• [Goal of the exercise] Within the records that follow, determine how many lines include the word "Extract". State the number and nothing further.

Collected data entries
Content starts

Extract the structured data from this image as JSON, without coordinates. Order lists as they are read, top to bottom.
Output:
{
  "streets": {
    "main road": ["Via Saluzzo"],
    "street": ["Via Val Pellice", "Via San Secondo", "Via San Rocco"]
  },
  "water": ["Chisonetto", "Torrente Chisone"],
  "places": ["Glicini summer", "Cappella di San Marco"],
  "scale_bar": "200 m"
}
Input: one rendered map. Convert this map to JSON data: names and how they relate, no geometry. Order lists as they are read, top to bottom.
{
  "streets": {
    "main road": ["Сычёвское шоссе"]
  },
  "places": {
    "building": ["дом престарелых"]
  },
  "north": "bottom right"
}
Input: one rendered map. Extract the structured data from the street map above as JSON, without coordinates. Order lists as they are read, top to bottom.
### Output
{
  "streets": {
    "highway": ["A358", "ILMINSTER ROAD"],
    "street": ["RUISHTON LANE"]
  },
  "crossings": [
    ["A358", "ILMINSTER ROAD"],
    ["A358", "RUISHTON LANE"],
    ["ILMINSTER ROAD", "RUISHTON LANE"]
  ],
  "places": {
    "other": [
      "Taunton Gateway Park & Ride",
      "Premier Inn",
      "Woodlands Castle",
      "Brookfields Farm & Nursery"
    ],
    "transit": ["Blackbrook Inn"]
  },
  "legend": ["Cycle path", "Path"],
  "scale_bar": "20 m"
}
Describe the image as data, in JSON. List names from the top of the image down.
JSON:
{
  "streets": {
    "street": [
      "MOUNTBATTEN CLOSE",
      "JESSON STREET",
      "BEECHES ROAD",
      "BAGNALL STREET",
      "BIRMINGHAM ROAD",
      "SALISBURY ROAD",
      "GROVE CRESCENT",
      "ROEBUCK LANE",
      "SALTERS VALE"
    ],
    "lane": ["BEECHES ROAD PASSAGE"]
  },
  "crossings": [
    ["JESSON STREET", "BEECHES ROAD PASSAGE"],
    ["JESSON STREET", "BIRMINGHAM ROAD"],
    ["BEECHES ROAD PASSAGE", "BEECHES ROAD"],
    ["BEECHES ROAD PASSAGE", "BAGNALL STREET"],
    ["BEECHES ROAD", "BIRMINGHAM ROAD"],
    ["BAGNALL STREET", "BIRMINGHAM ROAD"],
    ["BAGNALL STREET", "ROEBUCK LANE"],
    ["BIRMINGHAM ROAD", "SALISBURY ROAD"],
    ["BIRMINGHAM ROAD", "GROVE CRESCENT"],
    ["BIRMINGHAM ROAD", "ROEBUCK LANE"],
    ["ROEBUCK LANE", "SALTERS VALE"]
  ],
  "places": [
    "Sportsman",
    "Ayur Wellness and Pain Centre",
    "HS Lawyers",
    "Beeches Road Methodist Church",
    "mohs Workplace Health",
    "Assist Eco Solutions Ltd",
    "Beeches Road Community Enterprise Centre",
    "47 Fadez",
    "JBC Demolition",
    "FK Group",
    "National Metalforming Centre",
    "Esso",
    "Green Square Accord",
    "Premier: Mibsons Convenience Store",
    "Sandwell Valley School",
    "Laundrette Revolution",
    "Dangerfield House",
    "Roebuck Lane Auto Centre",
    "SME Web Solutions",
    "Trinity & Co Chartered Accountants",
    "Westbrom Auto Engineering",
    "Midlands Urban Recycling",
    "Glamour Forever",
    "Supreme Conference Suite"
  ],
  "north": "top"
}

Content ends

• [Result of this task] 2